Miguel-Saquimux-Contreras

En Guatemala se vive una crisis económica crónica, misma que lleva décadas -por no decir siglos- afectando a la mayoría de la población, y para lo cual se han tratado de aplicar variedad de acciones para superar los efectos que genera la precariedad de este sistema económico. Desde mediados del siglo pasado, el país y gran parte del mundo iniciaron con la implementación de las políticas que describió y propuso John Maynard Keynes en su obra cumbre -Teoría general de la ocupación, el interés y el dinero-, todo para recuperarse de la profunda crisis que inició en 1929.

Miguel Saquimux Contreras


Con el paso del tiempo, se han distorsionado las ideas originales de esta doctrina económica, pero, simultáneamente con el desarrollo de otras propuestas, ha evolucionado las formas de aplicación. Sin embargo, debe hacerse la salvedad que, derivado de lo anteriormente descrito, varias de las políticas aplicadas ya no se manejan como las ideas primitivas, no significando esto que hayan perdido la lógica keynesiana.

    No es el objetivo de esta columna dar una clase de doctrina económica, tampoco analizar a profundidad los planteamientos keynesianos, sino por el contrario, tratar de establecer la forma en que se “aplican” este tipo de políticas en Guatemala y sus posteriores implicaciones en la economía nacional. Con el afán de delimitar aún más el campo de análisis, es apropiado solamente referirse al gasto público, enfatizando en la forma que realiza los desembolsos el Gobierno y sus instituciones en general.

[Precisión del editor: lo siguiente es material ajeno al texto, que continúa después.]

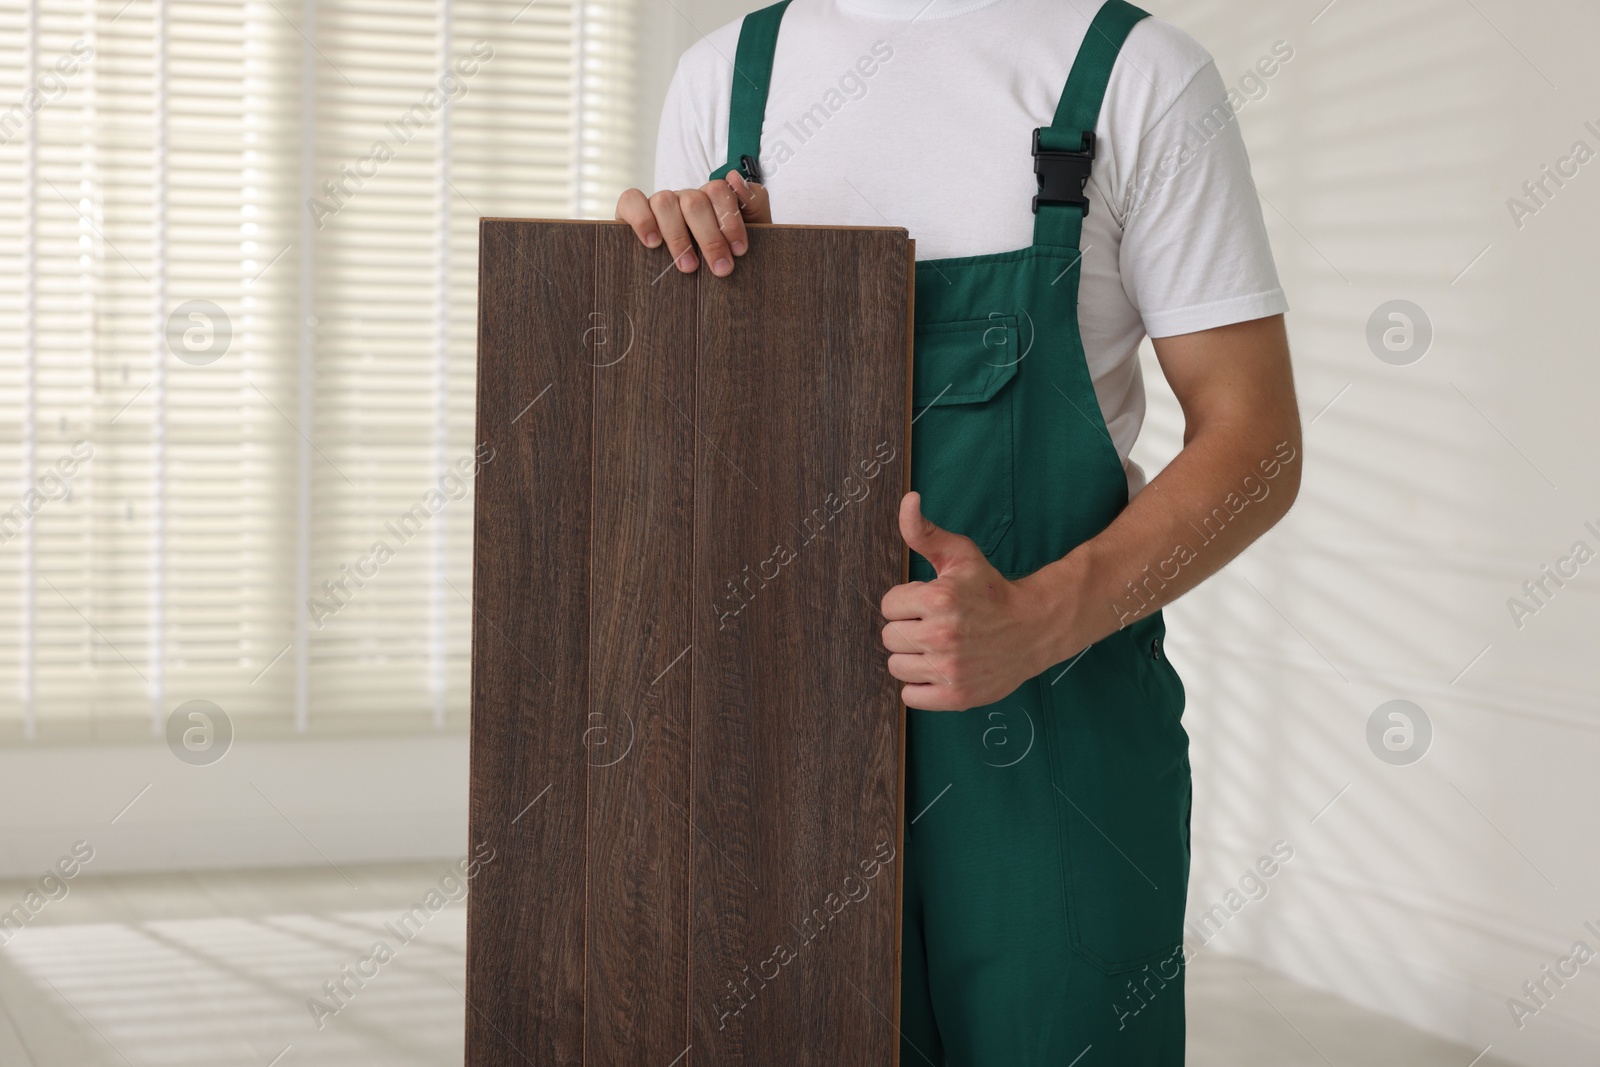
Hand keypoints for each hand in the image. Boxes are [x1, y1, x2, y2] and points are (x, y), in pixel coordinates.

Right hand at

    Una parte medular de esta teoría, estriba en mantener constante el Gasto de Gobierno, para lograr una adecuada dinámica en la economía durante tiempos prolongados. Por otra parte, también recomienda aumentar el Gasto, y de esta manera convertirse ello en un instrumento de política anti cíclica, para los momentos críticos que atraviesan las economías.

    Entonces, después de plantear todo esto, podría afirmarse que en el país se hace lo correcto -bajo la lógica keynesiana-, al aumentar constantemente el presupuesto que ejecuta el Gobierno. Sin duda que la primera impresión, está dominada por el pensamiento que esto le viene bien a una economía que necesita inyección liquidez para aumentar el dinamismo y elevar la demanda efectiva.

    Las personas que trabajan en el sector público, o que tienen alguna experiencia y han conocido cómo se comporta este agente económico, sabrán que son comunes las deseconomías practicadas, porque se hacen gastos innecesarios, acompañados de incoherencias en la calidad de esos desembolsos. También es “normal” observar la duplicidad o triplicidad de los puestos, lo que significa que dos o tres personas realizan el trabajo que muy bien podría cubrir una. A esto debe sumársele, que tanto los gobiernos locales como el central realizan excesivas contrataciones de personal, todo para el pago de deudas políticas con sus  colaboradores.
   
    En conclusión, se sabe que las teorías son creadas para una economía específica en una determinada etapa de la historia. Sin embargo, la adaptación que los guatemaltecos hemos hecho es mala, porque siempre dominan los intereses partidistas y personales, haciendo cada vez más deficitarios los presupuestos, elevando así los costos por concepto de servicio de deuda. Es decir, que de continuar con las malas adaptaciones, será muy difícil que esto se convierta en una palanca de desarrollo para la economía, porque nunca se debe gastar y siempre invertir, de lo contrario no existirá una tasa de retorno para el país.